ABSTRACT The initial contact between newly transmitted group A streptococci (GAS) and its human host can be readily thwarted by antibody (Ab) directed to the appropriate GAS antigens (Ags). To best simulate this microenvironment, physiological (i.e., low) inoculum doses of GAS are essential. The goal of this proposal is to identify Ags, alone and in combinations representing multicomponent vaccines, that are the most effective targets of Ab-mediated immunity and collectively can provide worldwide coverage against all GAS strains. The underlying rationale for the proposed approach rests on two principles: That serum obtained from children just prior to a new GAS infection lacks protective Ab, and that serum obtained from most adults has at least low levels of persisting protective Ab. The latter is based on the very low incidence of GAS infection in adults, likely the result of protective immunity that developed following repeated infections earlier in life. Hypotheses on protective Ag-specific Ab generated from analysis of pediatric serum (aim 1) are experimentally tested in mice (aim 2). Pre-infection pediatric serum is analyzed for lack of protective Ab to leading vaccine candidates. Adult serum is used as a source for purified immunoglobulin (Ig) specific to the vaccine target Ags missing in susceptible children. Immunodeficient mice are passively immunized with the Ag-specific Ig purified from adults and challenged with low infective doses of GAS. The Ag-specific Ig that confers protection in mice equates to a human serum-based correlate of protection (CoP). Four major forms of GAS disease are modeled in mice and evaluated for protective immunity: upper respiratory tract infection, impetigo, skin and soft tissue infection and invasive disease. GAS from all three major subpopulations of strains are tested: throat specialists, skin specialists and generalists. The Ag targets evaluated are leading vaccine candidates and include broadly and semi-conserved Ags as well as surface and secreted Ags. If successful, this work will identify a collection of Ag targets that can serve as the basis for global protection. It will also deliver two new standardized platforms – screening of pre-infection human serum Ab to GAS Ags and improved mouse models - for future identification and straightforward comparison of additional GAS vaccine candidates.
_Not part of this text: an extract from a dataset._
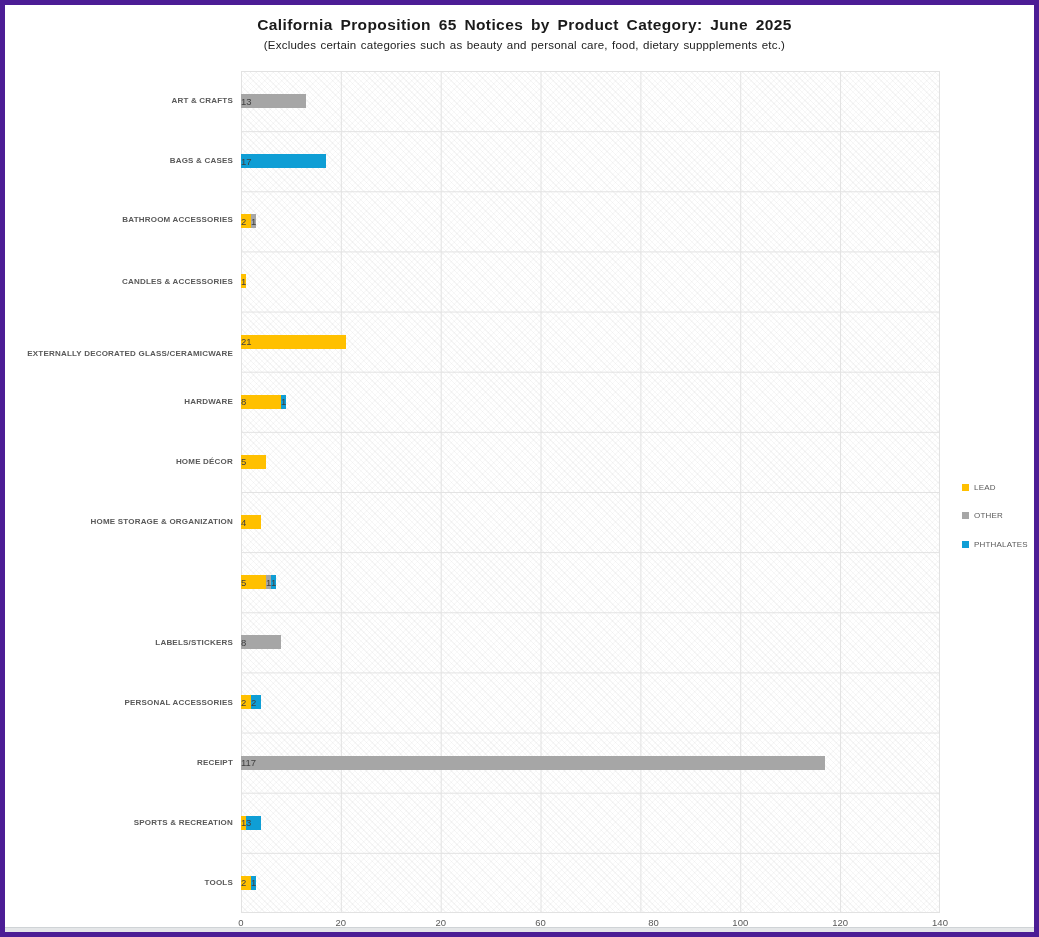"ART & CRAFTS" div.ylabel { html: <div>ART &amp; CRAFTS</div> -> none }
摘要 新传播的A组链球菌(GAS)与其人类宿主之间的初始接触很容易 被针对适当GAS抗原的抗体(Ab)阻断。要最好地模拟这一点 微环境、生理(即低)接种量的气体是必不可少的。这项提议的目标是 单独和代表多组分疫苗的组合确定最有效的AGS 抗体介导的免疫靶点和集体可提供针对所有GAS菌株的全球覆盖范围。 提议的方法的基本原理基于两个原则：从儿童身上获得的血清 就在新的GAS感染之前，缺乏保护性抗体，从大多数成年人获得的血清至少有 低水平的持续性保护性抗体。后者是基于成人的气体感染发生率非常低， 可能是在生命早期反复感染后产生的保护性免疫的结果。假设 对儿童血清分析产生的保护性抗原特异性抗体(AIM 1)进行了实验测试 小鼠(目标2)。对感染前的儿科血清进行分析，以确定是否缺乏针对主要候选疫苗的保护性抗体。 成人血清用作针对疫苗目标AGS的纯化免疫球蛋白(Ig)的来源 易受影响的儿童。免疫缺陷小鼠用成人纯化的抗原特异性Ig被动免疫 并用低感染剂量的气体进行挑战。为小鼠提供保护的抗原特异性免疫球蛋白相当于 基于人血清的相关保护(COP)。 在小鼠身上建立了四种主要形式的气体疾病的模型，并对其进行了保护性免疫评估： 呼吸道感染、脓疱病、皮肤软组织感染和侵袭性疾病。来自这三家公司的天然气 主要的菌株亚群进行了测试：咽喉专家、皮肤专家和多面手。银靶 被评估的是领先的候选疫苗，包括广泛和半保守的AGS以及表面和 秘密的AGS。如果成功，这项工作将确定一组可以作为基础的银靶 全球保护。它还将提供两个新的标准化平台-感染前人血清的筛选 AB到GAS AGS和改进的小鼠模型-用于将来的识别和直接比较 额外的天然气疫苗候选者。